Task directions:
Word for word, reproduce all of the entries shown below.

BEGIN

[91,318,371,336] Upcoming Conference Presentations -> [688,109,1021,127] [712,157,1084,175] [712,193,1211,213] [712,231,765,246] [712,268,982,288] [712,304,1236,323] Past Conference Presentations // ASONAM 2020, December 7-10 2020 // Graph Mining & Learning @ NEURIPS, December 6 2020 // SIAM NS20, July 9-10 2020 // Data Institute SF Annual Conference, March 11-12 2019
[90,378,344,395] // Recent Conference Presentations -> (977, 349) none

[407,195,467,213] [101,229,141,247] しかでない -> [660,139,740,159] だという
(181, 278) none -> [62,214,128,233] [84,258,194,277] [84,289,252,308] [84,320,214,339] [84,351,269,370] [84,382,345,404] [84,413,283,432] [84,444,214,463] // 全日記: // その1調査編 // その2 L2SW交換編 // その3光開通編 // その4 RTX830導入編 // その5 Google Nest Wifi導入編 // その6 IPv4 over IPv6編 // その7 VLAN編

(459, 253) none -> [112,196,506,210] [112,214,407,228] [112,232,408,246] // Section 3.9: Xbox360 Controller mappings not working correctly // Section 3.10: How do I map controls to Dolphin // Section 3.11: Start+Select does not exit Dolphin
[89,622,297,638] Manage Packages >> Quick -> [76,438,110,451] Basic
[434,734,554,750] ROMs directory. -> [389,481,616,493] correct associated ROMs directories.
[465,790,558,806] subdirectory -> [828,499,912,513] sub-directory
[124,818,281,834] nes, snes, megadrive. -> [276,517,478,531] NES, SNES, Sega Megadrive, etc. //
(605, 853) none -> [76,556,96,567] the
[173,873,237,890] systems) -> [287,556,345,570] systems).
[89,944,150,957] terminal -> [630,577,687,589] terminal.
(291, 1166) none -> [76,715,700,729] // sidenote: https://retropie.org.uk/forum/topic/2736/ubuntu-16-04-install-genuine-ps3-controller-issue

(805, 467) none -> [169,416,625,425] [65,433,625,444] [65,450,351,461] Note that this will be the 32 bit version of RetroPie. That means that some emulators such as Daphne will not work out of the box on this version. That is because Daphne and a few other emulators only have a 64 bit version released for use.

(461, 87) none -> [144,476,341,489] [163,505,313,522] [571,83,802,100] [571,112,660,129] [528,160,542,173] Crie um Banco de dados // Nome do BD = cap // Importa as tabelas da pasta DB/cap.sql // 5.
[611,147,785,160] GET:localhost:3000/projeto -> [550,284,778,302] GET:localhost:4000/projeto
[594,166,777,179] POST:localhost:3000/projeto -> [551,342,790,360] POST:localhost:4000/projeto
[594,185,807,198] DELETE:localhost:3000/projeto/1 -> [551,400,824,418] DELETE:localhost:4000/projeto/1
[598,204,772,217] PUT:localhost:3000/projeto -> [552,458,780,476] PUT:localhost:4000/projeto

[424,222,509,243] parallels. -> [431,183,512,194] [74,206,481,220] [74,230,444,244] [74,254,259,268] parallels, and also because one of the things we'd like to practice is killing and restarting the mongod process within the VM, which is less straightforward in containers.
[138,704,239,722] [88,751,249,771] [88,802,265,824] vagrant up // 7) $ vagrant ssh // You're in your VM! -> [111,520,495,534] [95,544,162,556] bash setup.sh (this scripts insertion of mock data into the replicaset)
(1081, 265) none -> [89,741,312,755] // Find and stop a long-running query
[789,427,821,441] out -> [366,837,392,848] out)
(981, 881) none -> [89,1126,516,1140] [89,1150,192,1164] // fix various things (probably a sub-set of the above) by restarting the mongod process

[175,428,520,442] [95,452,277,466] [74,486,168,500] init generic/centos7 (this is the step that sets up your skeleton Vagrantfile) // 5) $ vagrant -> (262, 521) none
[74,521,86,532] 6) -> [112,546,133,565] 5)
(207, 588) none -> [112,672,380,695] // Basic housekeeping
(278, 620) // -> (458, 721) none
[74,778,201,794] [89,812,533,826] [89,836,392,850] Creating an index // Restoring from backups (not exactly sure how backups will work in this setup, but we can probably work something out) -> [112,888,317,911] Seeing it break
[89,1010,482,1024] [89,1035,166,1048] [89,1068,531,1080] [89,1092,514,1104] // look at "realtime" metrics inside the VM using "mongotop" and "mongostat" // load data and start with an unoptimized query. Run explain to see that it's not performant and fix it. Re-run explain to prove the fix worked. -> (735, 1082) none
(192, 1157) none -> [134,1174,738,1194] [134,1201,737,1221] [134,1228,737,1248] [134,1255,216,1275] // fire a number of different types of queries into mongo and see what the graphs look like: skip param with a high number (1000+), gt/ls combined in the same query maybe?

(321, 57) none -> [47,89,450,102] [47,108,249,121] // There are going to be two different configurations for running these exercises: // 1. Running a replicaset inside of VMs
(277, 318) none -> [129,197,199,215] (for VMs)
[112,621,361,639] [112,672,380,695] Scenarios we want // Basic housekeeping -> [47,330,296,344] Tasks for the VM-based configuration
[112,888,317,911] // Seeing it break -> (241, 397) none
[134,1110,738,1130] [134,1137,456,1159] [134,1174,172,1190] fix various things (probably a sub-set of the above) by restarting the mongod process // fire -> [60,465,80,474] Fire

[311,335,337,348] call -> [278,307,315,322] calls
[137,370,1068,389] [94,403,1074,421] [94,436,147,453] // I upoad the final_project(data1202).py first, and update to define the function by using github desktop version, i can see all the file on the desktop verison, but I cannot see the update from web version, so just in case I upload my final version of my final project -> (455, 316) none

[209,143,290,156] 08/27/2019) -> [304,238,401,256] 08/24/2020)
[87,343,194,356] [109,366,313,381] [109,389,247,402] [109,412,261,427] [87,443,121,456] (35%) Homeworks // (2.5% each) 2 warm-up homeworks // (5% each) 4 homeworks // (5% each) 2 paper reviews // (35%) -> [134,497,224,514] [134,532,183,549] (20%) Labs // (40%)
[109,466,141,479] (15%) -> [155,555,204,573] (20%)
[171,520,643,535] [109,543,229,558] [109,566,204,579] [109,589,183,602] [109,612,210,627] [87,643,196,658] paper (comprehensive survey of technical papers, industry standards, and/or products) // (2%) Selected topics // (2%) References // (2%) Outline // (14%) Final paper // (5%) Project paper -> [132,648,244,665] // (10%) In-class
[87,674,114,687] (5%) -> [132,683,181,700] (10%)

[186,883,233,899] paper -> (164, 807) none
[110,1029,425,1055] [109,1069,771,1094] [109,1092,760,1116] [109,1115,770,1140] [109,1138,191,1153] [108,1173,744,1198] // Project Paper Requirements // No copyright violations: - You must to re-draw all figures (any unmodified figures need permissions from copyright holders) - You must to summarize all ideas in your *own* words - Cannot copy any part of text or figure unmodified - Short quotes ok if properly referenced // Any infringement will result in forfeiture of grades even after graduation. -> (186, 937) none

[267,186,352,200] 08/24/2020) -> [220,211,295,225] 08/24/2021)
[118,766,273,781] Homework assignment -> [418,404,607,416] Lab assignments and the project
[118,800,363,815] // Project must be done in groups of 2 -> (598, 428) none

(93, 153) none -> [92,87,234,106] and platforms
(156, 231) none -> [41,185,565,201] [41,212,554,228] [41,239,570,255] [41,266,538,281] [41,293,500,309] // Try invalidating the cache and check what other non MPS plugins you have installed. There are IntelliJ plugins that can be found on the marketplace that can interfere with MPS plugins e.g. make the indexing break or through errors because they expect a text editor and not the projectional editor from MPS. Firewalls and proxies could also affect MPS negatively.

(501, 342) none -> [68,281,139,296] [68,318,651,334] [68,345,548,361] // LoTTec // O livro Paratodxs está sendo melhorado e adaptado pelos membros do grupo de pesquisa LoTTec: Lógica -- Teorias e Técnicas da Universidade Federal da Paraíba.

END

Response to this exercise:
[91,318,371,336] Upcoming Conference Presentations -> [688,109,1021,127] [712,157,1084,175] [712,193,1211,213] [712,231,765,246] [712,268,982,288] [712,304,1236,323] Past Conference Presentations // ASONAM 2020, December 7-10 2020 // Graph Mining & Learning @ NEURIPS, December 6 2020 // SIAM NS20, July 9-10 2020 // Data Institute SF Annual Conference, March 11-12 2019
[90,378,344,395] // Recent Conference Presentations -> (977, 349) none

[407,195,467,213] [101,229,141,247] しかでない -> [660,139,740,159] だという
(181, 278) none -> [62,214,128,233] [84,258,194,277] [84,289,252,308] [84,320,214,339] [84,351,269,370] [84,382,345,404] [84,413,283,432] [84,444,214,463] // 全日記: // その1調査編 // その2 L2SW交換編 // その3光開通編 // その4 RTX830導入編 // その5 Google Nest Wifi導入編 // その6 IPv4 over IPv6編 // その7 VLAN編

(459, 253) none -> [112,196,506,210] [112,214,407,228] [112,232,408,246] // Section 3.9: Xbox360 Controller mappings not working correctly // Section 3.10: How do I map controls to Dolphin // Section 3.11: Start+Select does not exit Dolphin
[89,622,297,638] Manage Packages >> Quick -> [76,438,110,451] Basic
[434,734,554,750] ROMs directory. -> [389,481,616,493] correct associated ROMs directories.
[465,790,558,806] subdirectory -> [828,499,912,513] sub-directory
[124,818,281,834] nes, snes, megadrive. -> [276,517,478,531] NES, SNES, Sega Megadrive, etc. //
(605, 853) none -> [76,556,96,567] the
[173,873,237,890] systems) -> [287,556,345,570] systems).
[89,944,150,957] terminal -> [630,577,687,589] terminal.
(291, 1166) none -> [76,715,700,729] // sidenote: https://retropie.org.uk/forum/topic/2736/ubuntu-16-04-install-genuine-ps3-controller-issue

(805, 467) none -> [169,416,625,425] [65,433,625,444] [65,450,351,461] Note that this will be the 32 bit version of RetroPie. That means that some emulators such as Daphne will not work out of the box on this version. That is because Daphne and a few other emulators only have a 64 bit version released for use.

(461, 87) none -> [144,476,341,489] [163,505,313,522] [571,83,802,100] [571,112,660,129] [528,160,542,173] Crie um Banco de dados // Nome do BD = cap // Importa as tabelas da pasta DB/cap.sql // 5.
[611,147,785,160] GET:localhost:3000/projeto -> [550,284,778,302] GET:localhost:4000/projeto
[594,166,777,179] POST:localhost:3000/projeto -> [551,342,790,360] POST:localhost:4000/projeto
[594,185,807,198] DELETE:localhost:3000/projeto/1 -> [551,400,824,418] DELETE:localhost:4000/projeto/1
[598,204,772,217] PUT:localhost:3000/projeto -> [552,458,780,476] PUT:localhost:4000/projeto

[424,222,509,243] parallels. -> [431,183,512,194] [74,206,481,220] [74,230,444,244] [74,254,259,268] parallels, and also because one of the things we'd like to practice is killing and restarting the mongod process within the VM, which is less straightforward in containers.
[138,704,239,722] [88,751,249,771] [88,802,265,824] vagrant up // 7) $ vagrant ssh // You're in your VM! -> [111,520,495,534] [95,544,162,556] bash setup.sh (this scripts insertion of mock data into the replicaset)
(1081, 265) none -> [89,741,312,755] // Find and stop a long-running query
[789,427,821,441] out -> [366,837,392,848] out)
(981, 881) none -> [89,1126,516,1140] [89,1150,192,1164] // fix various things (probably a sub-set of the above) by restarting the mongod process

[175,428,520,442] [95,452,277,466] [74,486,168,500] init generic/centos7 (this is the step that sets up your skeleton Vagrantfile) // 5) $ vagrant -> (262, 521) none
[74,521,86,532] 6) -> [112,546,133,565] 5)
(207, 588) none -> [112,672,380,695] // Basic housekeeping
(278, 620) // -> (458, 721) none
[74,778,201,794] [89,812,533,826] [89,836,392,850] Creating an index // Restoring from backups (not exactly sure how backups will work in this setup, but we can probably work something out) -> [112,888,317,911] Seeing it break
[89,1010,482,1024] [89,1035,166,1048] [89,1068,531,1080] [89,1092,514,1104] // look at "realtime" metrics inside the VM using "mongotop" and "mongostat" // load data and start with an unoptimized query. Run explain to see that it's not performant and fix it. Re-run explain to prove the fix worked. -> (735, 1082) none
(192, 1157) none -> [134,1174,738,1194] [134,1201,737,1221] [134,1228,737,1248] [134,1255,216,1275] // fire a number of different types of queries into mongo and see what the graphs look like: skip param with a high number (1000+), gt/ls combined in the same query maybe?

(321, 57) none -> [47,89,450,102] [47,108,249,121] // There are going to be two different configurations for running these exercises: // 1. Running a replicaset inside of VMs
(277, 318) none -> [129,197,199,215] (for VMs)
[112,621,361,639] [112,672,380,695] Scenarios we want // Basic housekeeping -> [47,330,296,344] Tasks for the VM-based configuration
[112,888,317,911] // Seeing it break -> (241, 397) none
[134,1110,738,1130] [134,1137,456,1159] [134,1174,172,1190] fix various things (probably a sub-set of the above) by restarting the mongod process // fire -> [60,465,80,474] Fire

[311,335,337,348] call -> [278,307,315,322] calls
[137,370,1068,389] [94,403,1074,421] [94,436,147,453] // I upoad the final_project(data1202).py first, and update to define the function by using github desktop version, i can see all the file on the desktop verison, but I cannot see the update from web version, so just in case I upload my final version of my final project -> (455, 316) none

[209,143,290,156] 08/27/2019) -> [304,238,401,256] 08/24/2020)
[87,343,194,356] [109,366,313,381] [109,389,247,402] [109,412,261,427] [87,443,121,456] (35%) Homeworks // (2.5% each) 2 warm-up homeworks // (5% each) 4 homeworks // (5% each) 2 paper reviews // (35%) -> [134,497,224,514] [134,532,183,549] (20%) Labs // (40%)
[109,466,141,479] (15%) -> [155,555,204,573] (20%)
[171,520,643,535] [109,543,229,558] [109,566,204,579] [109,589,183,602] [109,612,210,627] [87,643,196,658] paper (comprehensive survey of technical papers, industry standards, and/or products) // (2%) Selected topics // (2%) References // (2%) Outline // (14%) Final paper // (5%) Project paper -> [132,648,244,665] // (10%) In-class
[87,674,114,687] (5%) -> [132,683,181,700] (10%)

[186,883,233,899] paper -> (164, 807) none
[110,1029,425,1055] [109,1069,771,1094] [109,1092,760,1116] [109,1115,770,1140] [109,1138,191,1153] [108,1173,744,1198] // Project Paper Requirements // No copyright violations: - You must to re-draw all figures (any unmodified figures need permissions from copyright holders) - You must to summarize all ideas in your *own* words - Cannot copy any part of text or figure unmodified - Short quotes ok if properly referenced // Any infringement will result in forfeiture of grades even after graduation. -> (186, 937) none

[267,186,352,200] 08/24/2020) -> [220,211,295,225] 08/24/2021)
[118,766,273,781] Homework assignment -> [418,404,607,416] Lab assignments and the project
[118,800,363,815] // Project must be done in groups of 2 -> (598, 428) none

(93, 153) none -> [92,87,234,106] and platforms
(156, 231) none -> [41,185,565,201] [41,212,554,228] [41,239,570,255] [41,266,538,281] [41,293,500,309] // Try invalidating the cache and check what other non MPS plugins you have installed. There are IntelliJ plugins that can be found on the marketplace that can interfere with MPS plugins e.g. make the indexing break or through errors because they expect a text editor and not the projectional editor from MPS. Firewalls and proxies could also affect MPS negatively.

(501, 342) none -> [68,281,139,296] [68,318,651,334] [68,345,548,361] // LoTTec // O livro Paratodxs está sendo melhorado e adaptado pelos membros do grupo de pesquisa LoTTec: Lógica -- Teorias e Técnicas da Universidade Federal da Paraíba.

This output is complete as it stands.